The ITV London hustings on Tuesday night also saw Sadiq Khan insist it was “untrue” that he was planning to introduce pay-per-mile road pricing. His full manifesto is expected to be published on Thursday.
Mr Khan came under attack from Lib-Dem candidate Rob Blackie for the Met police’s failure to catch rapists and sex offenders – and for recycling a failed pledge from the 2021 election to bring in rent controls.
Ms Hall said last week that Mr Khan’s £140m-a-year scheme to provide free lunches for all London primary school pupils meant that Londoners “on the breadline” could be paying for food “for people who may be millionaires’ children”.
Asked by ITV presenter Charlene White how many children of millionaires were eating for free in State schools, Ms Hall said: “It’s the theory of it – it’s not necessarily millionaires. It’s people who can afford to feed their children.
“If it’s targeted, you can give people more nutritious meals. People are telling me the quality of these meals aren’t good and they’re sending their kids in with a packed lunch.
“That money could be targeted at the kids who really need that, far better than a blanket [scheme] for everybody.”
Green candidate Zoe Garbett said she wanted to extend free school meals to secondary school children.
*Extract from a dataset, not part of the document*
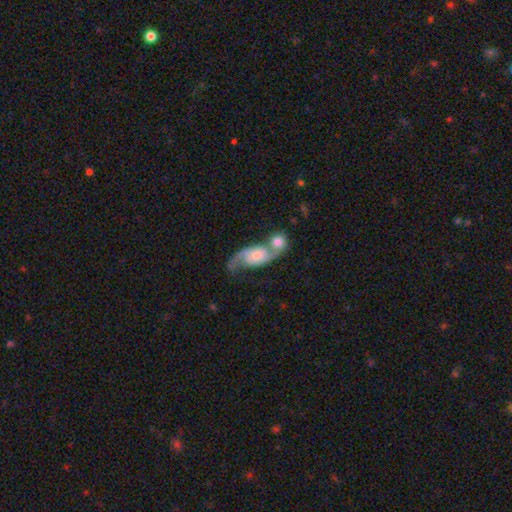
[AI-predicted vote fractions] Morphology: type=featured or disk (72%); edge-on=no (95%); bar=no (64%); spiral arms=yes (92%); winding=loose (61%); arm count=2 (86%); bulge=small (38%, tied with moderate); merging=merger (56%).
She also wants to cut the cost of public transport, and suggested the DLR follow the bus network in having a single fare.
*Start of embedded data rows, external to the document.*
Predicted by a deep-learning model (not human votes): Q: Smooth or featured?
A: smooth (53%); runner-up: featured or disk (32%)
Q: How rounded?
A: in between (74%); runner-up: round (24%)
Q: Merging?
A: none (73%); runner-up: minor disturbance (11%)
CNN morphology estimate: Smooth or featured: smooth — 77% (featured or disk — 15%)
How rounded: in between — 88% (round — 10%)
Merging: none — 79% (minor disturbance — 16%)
Mr Khan, who repeatedly praised the Greens – in a blatant bid to pick up votes from Green supporters wanting to avoid a Tory victory – said Londoners were less likely than people living elsewhere in the country to be a victim of crime. But he admitted the crime rate was “still too high”.
Mr Blackie described the mayor’s partial fares freeze – which will cost Transport for London £500m over four years - as a “gimmick” and said the money would be better spent on policing.
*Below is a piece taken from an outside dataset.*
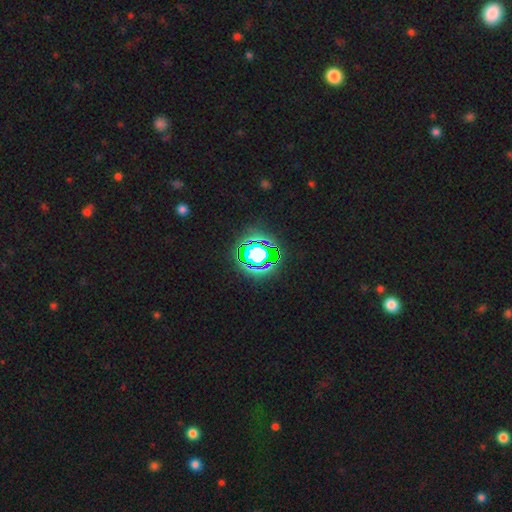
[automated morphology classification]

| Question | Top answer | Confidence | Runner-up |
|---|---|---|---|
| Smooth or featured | star or artifact | 63% | smooth (20%) |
Mr Blackie said: “The proportion of rapists and sex offenders the police are catching has halved under the mayor. If I was in his position I would be ashamed.”
He challenged Mr Khan’s assertion that a Labour government would fund an extra 1,300 Met police officers and said the mayor’s promise to introduce rent controls would never be delivered.
“You said exactly the same thing three years ago,” Mr Blackie said. “I think you need to explain: why haven’t you done it?”
When Mr Khan replied “because we have got a Conservative Government”, Mr Blackie hit back: “The Labour party now say they wouldn’t do it either.”
Mr Khan mistakenly promised to deliver “six million rent control homes if I win” rather than 6,000.
Ms Hall has been accused by Mr Khan of running a “Trumpian-like misinformation campaign”.
Labour has asked the Crown Prosecution Service to investigate an election leaflet that suggests he will introduce pay-per-mile road charging in place of the Ulez and congestion charge.
Asked if his next plan was pay-per-mile, Mr Khan said: “It is untrue.”
But Ms Hall said: “Sadiq Khan says he is not going to bring in pay-per-mile but Sadiq Khan also said he would never bring in the Ulez expansion, and look what happened there.”
She said the idea was in his book, Breathe, which refers to his wish to introduce a “new, more comprehensive road-user charging system” by the end of the decade. “It is not nonsense – he will bring it in,” Ms Hall said.